Try it: Please copy, character for character, the lines of the listing from the line with "Just as there" up to and including the line with "2. They harness".

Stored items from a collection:
* * *
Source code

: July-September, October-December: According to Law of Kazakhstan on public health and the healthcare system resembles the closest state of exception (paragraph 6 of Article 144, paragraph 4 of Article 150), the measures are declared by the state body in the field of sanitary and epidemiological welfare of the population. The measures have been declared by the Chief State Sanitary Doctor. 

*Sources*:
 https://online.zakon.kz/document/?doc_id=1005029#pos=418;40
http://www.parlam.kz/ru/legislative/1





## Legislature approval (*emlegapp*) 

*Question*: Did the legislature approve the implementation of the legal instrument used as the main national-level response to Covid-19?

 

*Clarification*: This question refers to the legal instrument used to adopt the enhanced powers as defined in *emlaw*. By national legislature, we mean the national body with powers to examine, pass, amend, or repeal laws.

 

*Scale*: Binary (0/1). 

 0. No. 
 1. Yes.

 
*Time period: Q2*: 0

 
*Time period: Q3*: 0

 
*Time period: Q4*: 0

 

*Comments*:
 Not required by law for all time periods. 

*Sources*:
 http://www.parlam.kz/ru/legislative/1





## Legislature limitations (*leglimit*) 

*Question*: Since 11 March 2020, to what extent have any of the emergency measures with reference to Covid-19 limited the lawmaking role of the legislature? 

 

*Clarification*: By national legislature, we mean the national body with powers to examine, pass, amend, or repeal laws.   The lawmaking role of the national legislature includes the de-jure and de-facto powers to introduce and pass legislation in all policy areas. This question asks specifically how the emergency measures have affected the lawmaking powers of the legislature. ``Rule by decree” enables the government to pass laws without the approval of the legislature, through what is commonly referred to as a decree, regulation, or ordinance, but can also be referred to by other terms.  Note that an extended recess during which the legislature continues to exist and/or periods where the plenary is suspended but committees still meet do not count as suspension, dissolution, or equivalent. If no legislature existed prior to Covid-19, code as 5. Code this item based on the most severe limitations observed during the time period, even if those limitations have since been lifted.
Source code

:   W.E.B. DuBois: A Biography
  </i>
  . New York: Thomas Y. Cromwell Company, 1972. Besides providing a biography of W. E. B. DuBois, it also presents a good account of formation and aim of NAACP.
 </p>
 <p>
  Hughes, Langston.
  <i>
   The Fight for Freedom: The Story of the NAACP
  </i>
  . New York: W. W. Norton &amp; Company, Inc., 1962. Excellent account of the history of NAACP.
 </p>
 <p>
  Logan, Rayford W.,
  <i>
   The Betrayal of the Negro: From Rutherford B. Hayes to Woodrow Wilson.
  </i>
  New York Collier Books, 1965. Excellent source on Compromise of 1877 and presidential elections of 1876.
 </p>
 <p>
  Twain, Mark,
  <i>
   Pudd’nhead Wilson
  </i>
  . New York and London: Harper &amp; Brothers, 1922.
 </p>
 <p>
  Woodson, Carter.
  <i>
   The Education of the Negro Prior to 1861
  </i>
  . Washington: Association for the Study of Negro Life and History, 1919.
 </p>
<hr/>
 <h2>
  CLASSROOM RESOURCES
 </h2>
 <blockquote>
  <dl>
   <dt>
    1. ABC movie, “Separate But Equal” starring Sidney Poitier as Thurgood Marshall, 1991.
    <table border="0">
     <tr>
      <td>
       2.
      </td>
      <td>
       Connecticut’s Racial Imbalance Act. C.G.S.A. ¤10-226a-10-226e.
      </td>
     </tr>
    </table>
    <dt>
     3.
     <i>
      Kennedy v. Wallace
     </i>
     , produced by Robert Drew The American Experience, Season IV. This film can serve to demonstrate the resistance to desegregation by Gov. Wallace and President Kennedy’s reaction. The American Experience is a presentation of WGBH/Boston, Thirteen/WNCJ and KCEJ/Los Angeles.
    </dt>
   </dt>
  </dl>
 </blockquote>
* * *
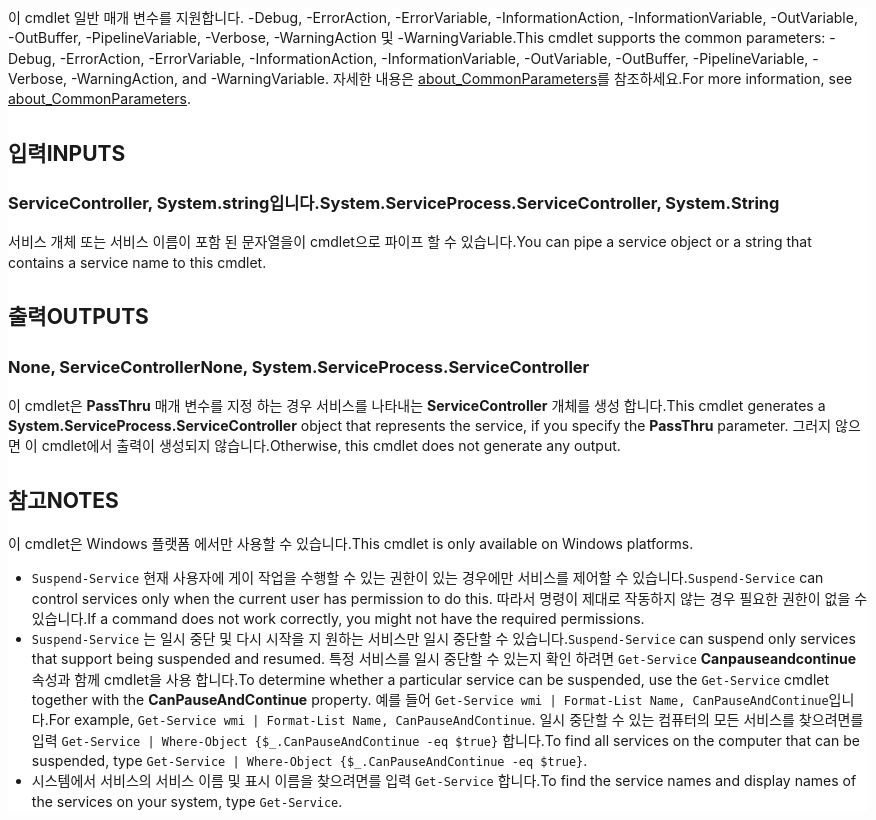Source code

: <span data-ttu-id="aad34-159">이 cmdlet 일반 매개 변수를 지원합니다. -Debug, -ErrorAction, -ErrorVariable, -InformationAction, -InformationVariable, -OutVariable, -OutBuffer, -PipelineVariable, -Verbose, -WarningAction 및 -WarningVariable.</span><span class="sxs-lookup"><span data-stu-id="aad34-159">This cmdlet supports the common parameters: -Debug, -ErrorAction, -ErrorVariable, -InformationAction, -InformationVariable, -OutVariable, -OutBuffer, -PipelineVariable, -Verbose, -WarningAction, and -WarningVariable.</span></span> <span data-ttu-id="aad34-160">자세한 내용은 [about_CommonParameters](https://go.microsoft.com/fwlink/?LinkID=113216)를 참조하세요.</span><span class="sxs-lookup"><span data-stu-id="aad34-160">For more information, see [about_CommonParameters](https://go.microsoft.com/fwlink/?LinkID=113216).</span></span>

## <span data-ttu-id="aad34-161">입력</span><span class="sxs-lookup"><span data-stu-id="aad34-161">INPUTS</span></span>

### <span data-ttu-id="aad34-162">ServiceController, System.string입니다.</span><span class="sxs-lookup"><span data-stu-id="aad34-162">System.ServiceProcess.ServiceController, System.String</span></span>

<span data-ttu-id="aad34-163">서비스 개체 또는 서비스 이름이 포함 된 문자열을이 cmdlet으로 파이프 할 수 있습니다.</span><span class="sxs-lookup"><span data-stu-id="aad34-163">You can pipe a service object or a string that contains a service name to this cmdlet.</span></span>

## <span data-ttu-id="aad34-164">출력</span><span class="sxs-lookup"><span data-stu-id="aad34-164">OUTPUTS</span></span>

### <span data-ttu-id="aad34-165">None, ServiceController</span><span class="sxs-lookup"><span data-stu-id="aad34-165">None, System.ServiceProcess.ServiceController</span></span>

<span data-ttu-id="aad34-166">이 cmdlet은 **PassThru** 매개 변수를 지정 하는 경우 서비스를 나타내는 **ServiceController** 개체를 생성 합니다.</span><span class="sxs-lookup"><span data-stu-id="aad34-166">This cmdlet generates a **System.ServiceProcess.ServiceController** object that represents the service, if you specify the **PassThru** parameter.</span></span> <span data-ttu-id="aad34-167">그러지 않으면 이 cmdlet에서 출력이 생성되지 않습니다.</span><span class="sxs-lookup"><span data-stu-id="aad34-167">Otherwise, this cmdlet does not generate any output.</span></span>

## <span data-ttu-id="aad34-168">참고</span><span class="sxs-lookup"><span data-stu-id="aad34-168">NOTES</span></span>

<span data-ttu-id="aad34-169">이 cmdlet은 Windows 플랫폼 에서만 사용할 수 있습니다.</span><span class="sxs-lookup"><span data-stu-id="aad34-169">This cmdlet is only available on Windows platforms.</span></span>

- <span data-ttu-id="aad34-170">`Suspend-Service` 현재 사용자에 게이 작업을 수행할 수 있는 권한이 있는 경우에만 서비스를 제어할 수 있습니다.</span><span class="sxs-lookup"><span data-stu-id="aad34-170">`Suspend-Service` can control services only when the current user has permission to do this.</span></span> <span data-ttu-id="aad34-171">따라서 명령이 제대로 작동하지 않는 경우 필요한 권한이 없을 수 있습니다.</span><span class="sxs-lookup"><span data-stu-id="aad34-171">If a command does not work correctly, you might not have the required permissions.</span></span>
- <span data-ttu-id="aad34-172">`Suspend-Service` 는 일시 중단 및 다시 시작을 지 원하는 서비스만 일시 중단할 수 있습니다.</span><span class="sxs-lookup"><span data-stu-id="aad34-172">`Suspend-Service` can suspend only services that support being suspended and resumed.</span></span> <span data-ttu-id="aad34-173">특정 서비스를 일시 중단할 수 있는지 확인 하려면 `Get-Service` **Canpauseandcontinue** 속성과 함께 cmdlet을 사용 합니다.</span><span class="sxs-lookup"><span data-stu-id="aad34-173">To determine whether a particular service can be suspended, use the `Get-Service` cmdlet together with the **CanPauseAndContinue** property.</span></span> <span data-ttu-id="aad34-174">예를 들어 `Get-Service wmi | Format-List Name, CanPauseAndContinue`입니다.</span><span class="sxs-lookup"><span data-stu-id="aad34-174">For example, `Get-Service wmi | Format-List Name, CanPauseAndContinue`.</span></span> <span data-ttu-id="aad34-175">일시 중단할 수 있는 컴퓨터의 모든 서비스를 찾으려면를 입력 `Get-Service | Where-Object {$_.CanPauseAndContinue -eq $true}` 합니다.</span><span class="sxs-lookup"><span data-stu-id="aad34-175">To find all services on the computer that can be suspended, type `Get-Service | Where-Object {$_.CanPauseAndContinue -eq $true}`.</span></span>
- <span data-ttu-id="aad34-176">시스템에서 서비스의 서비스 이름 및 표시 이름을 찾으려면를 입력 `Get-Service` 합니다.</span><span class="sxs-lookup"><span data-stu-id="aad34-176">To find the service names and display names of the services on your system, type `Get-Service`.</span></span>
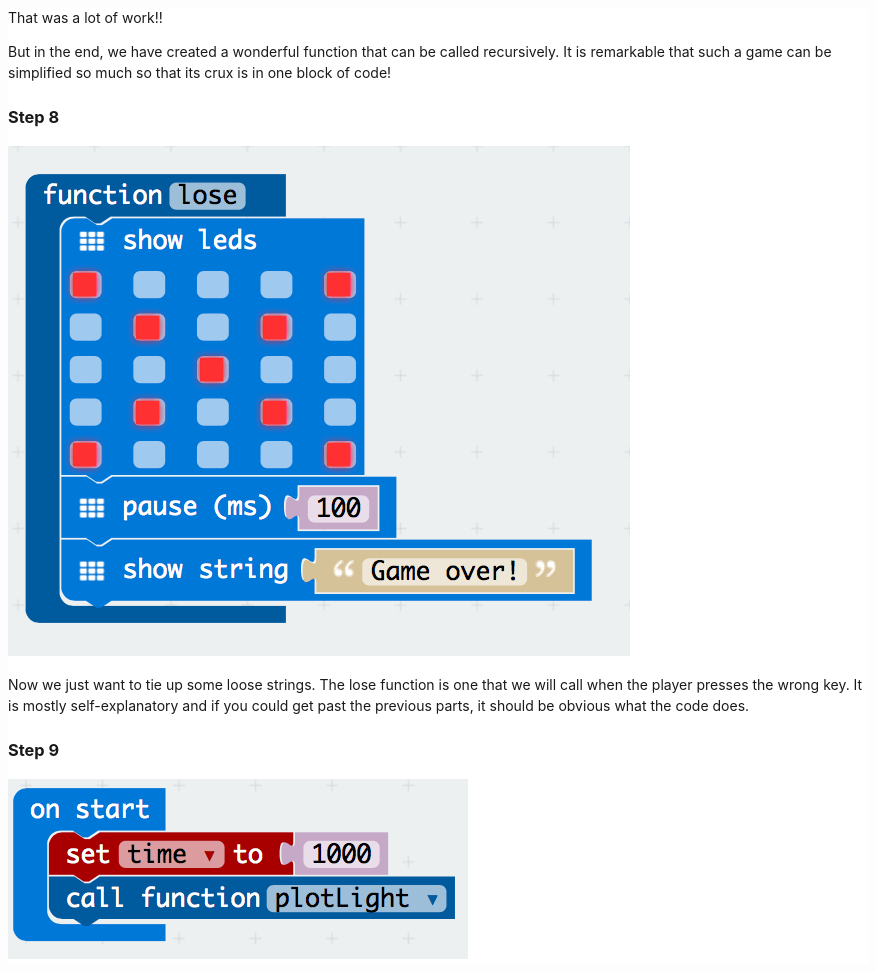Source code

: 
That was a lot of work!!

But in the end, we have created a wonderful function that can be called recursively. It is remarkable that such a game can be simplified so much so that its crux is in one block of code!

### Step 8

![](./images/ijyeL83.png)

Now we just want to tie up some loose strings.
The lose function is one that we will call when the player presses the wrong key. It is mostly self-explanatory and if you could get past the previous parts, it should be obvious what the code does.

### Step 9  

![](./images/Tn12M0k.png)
* * *
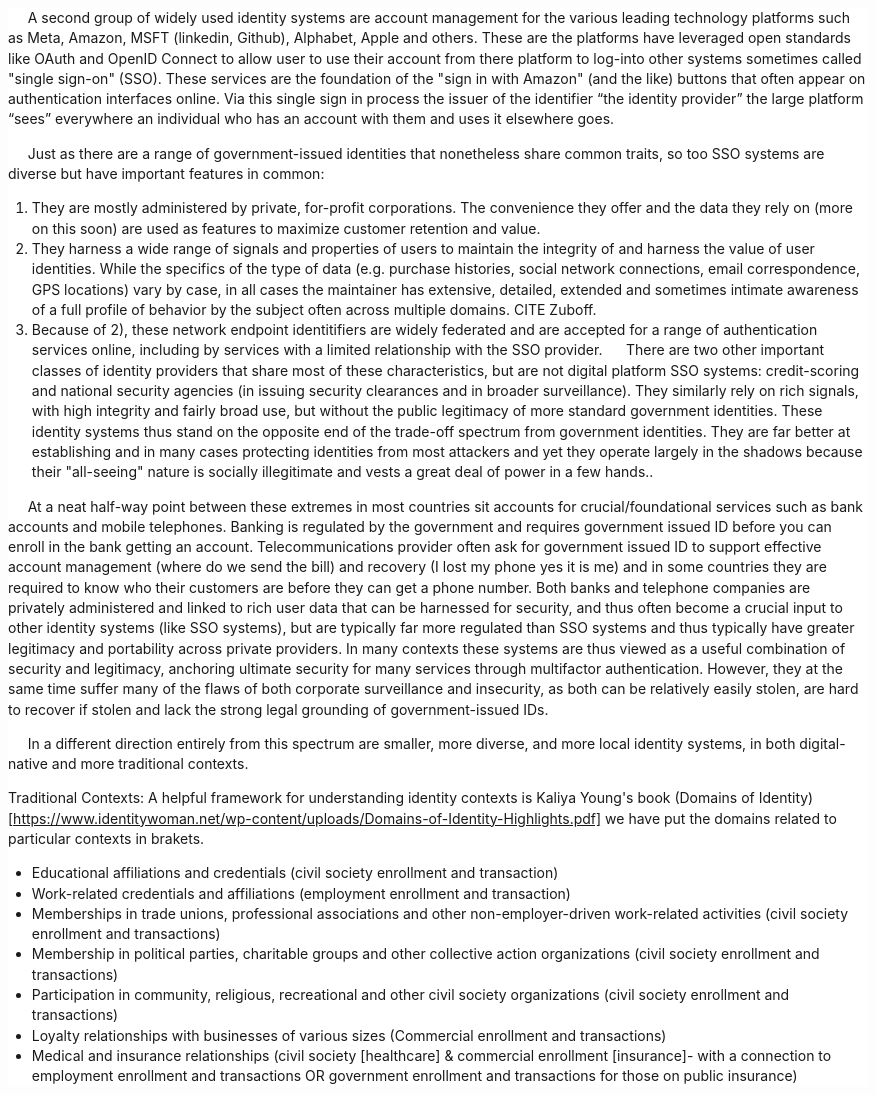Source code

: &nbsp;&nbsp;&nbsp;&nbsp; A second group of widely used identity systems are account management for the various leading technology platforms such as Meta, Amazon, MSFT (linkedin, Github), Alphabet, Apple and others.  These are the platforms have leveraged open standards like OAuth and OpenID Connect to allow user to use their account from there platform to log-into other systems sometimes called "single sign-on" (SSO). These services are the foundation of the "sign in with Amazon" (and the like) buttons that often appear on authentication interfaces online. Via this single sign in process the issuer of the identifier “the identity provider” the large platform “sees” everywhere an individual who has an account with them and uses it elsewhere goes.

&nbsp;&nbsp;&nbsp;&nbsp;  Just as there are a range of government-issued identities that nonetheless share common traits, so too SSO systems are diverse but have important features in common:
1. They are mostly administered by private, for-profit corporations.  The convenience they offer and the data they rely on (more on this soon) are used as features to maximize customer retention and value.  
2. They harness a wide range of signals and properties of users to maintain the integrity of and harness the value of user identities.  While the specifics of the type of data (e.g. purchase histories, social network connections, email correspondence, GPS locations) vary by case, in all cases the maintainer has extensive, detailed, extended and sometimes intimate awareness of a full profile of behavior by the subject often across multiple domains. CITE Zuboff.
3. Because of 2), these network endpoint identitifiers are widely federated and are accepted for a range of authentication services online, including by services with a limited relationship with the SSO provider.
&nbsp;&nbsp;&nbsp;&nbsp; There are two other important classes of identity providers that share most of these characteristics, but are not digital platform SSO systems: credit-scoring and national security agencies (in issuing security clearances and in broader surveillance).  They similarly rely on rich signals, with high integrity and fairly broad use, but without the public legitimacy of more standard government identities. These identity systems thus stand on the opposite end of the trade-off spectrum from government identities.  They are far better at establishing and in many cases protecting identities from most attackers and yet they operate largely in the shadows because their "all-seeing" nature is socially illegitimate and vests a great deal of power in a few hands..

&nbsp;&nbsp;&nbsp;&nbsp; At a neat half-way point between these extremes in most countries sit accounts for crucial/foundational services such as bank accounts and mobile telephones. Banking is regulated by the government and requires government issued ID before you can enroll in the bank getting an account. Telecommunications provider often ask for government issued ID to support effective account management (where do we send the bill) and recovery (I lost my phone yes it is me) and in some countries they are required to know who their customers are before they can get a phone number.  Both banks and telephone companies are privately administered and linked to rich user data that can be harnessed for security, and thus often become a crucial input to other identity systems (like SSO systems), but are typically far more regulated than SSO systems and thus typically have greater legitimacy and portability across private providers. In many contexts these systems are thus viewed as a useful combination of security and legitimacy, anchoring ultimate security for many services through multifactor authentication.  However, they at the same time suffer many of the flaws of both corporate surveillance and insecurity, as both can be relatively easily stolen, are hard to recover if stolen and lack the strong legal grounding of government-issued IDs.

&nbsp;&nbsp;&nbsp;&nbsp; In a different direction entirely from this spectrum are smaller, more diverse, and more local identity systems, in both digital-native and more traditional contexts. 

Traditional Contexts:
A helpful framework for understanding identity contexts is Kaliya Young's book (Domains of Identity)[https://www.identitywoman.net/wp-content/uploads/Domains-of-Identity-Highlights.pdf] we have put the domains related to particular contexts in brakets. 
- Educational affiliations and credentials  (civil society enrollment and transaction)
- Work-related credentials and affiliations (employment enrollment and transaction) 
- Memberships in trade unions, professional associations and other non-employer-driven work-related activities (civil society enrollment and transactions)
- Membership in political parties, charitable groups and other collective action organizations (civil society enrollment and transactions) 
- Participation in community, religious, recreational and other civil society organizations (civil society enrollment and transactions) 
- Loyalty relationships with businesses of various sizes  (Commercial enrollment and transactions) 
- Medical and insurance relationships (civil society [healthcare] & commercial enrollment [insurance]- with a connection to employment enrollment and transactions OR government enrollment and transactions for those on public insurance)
* * *
Solution:
&nbsp;&nbsp;&nbsp;&nbsp;  Just as there are a range of government-issued identities that nonetheless share common traits, so too SSO systems are diverse but have important features in common:
1. They are mostly administered by private, for-profit corporations.  The convenience they offer and the data they rely on (more on this soon) are used as features to maximize customer retention and value.  
2. They harness a wide range of signals and properties of users to maintain the integrity of and harness the value of user identities.  While the specifics of the type of data (e.g. purchase histories, social network connections, email correspondence, GPS locations) vary by case, in all cases the maintainer has extensive, detailed, extended and sometimes intimate awareness of a full profile of behavior by the subject often across multiple domains. CITE Zuboff.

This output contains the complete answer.